*To do:*
Please tally the lines in the data below that include the string "Right", and reply with only the total.

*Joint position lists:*
== Segment start ==

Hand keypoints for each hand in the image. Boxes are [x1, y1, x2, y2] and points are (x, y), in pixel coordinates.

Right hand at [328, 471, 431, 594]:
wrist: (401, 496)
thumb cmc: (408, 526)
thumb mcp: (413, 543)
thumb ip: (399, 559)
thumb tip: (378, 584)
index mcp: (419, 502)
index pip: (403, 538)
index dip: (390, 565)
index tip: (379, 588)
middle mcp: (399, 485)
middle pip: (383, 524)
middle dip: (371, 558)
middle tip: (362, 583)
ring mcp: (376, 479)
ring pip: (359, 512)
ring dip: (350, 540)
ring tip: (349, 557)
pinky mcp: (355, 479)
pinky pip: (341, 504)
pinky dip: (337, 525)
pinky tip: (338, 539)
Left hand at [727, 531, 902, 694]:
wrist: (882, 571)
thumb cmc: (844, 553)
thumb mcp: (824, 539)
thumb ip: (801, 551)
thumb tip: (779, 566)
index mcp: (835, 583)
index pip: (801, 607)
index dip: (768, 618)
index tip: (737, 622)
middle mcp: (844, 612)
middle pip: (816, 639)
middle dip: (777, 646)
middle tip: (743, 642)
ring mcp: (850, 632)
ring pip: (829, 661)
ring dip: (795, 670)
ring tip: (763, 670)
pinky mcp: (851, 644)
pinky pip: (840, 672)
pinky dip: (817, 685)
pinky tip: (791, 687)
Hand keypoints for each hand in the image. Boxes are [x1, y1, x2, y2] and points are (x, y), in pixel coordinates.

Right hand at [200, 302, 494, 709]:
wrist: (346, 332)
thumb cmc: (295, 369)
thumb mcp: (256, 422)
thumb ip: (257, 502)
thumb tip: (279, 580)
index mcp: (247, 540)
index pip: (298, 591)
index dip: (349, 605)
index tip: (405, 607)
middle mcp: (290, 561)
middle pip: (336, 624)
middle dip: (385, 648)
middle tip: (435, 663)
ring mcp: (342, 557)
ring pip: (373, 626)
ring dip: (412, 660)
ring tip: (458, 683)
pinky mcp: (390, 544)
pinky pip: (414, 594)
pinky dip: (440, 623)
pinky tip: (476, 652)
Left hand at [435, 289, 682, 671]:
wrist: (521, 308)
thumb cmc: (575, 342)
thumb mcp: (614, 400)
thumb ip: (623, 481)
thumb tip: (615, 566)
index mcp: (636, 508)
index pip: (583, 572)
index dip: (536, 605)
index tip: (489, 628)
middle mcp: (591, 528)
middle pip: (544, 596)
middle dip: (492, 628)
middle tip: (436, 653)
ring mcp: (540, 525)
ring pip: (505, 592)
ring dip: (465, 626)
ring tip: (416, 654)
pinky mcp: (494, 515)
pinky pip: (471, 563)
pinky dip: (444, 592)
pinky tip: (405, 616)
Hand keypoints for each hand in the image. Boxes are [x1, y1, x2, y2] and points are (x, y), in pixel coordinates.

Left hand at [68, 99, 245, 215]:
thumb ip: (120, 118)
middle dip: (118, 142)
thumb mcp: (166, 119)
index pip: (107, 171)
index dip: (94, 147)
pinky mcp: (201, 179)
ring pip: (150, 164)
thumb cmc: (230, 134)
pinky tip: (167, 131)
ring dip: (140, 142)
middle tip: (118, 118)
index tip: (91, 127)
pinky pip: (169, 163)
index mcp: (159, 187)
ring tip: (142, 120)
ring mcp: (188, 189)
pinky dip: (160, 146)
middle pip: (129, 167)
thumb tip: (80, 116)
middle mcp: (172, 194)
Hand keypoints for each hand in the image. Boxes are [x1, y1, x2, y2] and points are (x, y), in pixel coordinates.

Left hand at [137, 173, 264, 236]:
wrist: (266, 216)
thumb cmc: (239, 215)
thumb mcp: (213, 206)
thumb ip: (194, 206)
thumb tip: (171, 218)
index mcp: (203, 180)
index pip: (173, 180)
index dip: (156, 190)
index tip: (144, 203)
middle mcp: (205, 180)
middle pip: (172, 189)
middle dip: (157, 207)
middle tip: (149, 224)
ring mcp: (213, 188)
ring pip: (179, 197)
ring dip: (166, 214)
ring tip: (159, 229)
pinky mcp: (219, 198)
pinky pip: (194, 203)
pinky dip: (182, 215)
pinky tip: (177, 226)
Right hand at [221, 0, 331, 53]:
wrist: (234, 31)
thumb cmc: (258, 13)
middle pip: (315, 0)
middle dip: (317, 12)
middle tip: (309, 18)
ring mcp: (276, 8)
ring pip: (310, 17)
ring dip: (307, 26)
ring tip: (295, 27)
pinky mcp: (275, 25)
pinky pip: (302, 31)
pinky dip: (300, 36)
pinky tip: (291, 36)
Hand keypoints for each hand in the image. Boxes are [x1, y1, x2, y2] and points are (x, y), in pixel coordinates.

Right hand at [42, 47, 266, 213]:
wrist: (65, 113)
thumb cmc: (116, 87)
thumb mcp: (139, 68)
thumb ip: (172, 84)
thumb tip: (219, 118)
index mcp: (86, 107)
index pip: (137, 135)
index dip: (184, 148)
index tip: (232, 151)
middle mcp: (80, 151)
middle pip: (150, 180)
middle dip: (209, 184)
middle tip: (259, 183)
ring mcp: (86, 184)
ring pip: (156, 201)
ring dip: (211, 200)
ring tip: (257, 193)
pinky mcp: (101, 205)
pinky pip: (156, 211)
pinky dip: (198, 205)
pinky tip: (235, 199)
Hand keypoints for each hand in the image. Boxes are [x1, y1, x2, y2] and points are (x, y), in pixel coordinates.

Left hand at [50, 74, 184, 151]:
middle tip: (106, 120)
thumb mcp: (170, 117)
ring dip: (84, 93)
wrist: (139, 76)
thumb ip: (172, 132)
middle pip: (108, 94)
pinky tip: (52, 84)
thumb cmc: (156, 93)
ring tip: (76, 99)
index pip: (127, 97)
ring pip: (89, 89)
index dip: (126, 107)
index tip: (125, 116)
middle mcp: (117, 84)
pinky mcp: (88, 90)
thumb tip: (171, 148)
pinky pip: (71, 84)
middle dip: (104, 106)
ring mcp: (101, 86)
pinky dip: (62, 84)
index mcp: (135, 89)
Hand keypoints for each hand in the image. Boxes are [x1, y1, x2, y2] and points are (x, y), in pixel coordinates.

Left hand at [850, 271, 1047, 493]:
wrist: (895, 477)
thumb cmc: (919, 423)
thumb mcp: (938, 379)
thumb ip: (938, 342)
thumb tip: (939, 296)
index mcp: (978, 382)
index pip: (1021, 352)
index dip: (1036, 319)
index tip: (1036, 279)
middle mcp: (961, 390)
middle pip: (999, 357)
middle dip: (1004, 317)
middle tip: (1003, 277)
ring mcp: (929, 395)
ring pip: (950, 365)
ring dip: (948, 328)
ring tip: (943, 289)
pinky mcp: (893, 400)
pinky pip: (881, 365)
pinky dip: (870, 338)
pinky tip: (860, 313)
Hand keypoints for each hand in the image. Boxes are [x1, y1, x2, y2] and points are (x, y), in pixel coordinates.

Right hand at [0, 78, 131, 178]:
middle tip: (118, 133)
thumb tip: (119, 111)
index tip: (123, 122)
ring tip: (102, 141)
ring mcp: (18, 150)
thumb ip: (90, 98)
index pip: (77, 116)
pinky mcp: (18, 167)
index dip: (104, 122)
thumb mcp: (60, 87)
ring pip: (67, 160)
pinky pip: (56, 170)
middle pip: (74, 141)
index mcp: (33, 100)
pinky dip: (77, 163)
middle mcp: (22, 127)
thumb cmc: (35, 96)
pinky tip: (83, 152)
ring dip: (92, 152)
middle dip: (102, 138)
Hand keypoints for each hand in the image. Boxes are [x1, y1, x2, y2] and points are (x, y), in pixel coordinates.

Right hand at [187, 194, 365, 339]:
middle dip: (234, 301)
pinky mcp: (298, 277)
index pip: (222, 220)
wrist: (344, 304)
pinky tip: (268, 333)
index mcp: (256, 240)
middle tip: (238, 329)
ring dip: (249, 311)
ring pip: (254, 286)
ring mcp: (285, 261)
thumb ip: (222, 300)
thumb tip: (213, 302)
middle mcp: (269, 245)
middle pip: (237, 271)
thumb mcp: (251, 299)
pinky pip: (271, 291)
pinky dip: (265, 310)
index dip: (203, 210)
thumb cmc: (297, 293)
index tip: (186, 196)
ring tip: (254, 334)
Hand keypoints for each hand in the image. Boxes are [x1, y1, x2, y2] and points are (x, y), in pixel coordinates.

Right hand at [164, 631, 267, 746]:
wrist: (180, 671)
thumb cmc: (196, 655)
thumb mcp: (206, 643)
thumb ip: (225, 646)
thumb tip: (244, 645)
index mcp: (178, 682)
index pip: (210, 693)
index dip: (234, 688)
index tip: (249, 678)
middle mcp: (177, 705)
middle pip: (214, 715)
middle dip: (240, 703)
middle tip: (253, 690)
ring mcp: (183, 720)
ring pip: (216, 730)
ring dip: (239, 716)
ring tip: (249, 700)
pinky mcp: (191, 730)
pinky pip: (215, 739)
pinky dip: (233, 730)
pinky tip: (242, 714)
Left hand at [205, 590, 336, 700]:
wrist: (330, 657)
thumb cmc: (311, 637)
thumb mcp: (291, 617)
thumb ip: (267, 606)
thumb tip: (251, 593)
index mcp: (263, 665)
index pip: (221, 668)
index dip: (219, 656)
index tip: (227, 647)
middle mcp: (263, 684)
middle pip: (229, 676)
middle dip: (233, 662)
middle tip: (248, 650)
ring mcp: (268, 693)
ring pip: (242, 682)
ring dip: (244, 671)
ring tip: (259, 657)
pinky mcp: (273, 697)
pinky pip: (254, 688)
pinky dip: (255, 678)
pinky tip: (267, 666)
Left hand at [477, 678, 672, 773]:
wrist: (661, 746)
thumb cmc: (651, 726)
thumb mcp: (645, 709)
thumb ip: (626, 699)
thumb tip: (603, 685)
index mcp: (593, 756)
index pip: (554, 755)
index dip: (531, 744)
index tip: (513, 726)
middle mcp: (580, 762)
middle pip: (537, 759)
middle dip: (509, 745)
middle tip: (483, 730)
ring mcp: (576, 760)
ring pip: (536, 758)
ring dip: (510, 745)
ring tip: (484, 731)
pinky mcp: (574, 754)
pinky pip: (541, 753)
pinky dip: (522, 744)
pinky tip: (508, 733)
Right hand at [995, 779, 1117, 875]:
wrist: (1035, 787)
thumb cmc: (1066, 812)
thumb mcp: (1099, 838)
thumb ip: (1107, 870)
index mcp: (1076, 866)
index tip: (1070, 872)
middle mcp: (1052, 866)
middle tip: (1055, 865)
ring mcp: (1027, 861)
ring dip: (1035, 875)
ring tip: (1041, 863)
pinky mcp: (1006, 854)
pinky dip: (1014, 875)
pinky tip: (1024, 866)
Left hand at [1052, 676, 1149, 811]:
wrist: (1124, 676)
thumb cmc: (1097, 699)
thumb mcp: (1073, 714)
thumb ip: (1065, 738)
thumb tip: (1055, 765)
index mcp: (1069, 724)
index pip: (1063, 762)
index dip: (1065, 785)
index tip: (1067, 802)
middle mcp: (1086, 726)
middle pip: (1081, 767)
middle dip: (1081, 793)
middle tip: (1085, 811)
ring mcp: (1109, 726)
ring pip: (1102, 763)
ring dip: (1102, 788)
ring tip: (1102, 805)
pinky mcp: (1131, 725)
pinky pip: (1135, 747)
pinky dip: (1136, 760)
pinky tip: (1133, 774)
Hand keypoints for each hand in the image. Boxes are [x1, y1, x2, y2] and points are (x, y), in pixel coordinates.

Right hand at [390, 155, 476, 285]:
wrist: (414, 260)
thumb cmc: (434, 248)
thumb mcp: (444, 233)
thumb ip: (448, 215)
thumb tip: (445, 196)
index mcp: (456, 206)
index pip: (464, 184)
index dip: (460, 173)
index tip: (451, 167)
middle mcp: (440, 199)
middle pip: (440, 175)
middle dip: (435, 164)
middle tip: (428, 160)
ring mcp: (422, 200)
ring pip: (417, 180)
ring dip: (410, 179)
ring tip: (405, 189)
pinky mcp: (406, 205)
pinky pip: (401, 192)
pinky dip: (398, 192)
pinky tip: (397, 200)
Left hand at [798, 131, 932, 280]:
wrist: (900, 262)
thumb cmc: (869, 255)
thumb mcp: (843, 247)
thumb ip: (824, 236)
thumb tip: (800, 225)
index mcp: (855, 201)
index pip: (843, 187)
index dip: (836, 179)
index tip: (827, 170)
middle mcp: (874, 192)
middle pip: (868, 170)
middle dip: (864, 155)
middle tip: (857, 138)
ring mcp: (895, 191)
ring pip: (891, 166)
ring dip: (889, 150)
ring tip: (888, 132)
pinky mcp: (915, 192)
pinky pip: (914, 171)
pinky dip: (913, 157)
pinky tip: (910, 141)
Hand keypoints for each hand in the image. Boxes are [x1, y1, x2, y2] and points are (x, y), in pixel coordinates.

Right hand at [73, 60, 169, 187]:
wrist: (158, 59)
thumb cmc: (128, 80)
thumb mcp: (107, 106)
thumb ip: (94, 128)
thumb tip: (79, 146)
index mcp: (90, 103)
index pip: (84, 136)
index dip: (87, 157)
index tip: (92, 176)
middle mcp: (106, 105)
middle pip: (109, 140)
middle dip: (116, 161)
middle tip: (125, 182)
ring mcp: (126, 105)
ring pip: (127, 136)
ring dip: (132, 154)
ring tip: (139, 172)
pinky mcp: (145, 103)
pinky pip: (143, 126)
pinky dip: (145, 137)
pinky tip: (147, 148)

== Segment end ==

*Task response:*
10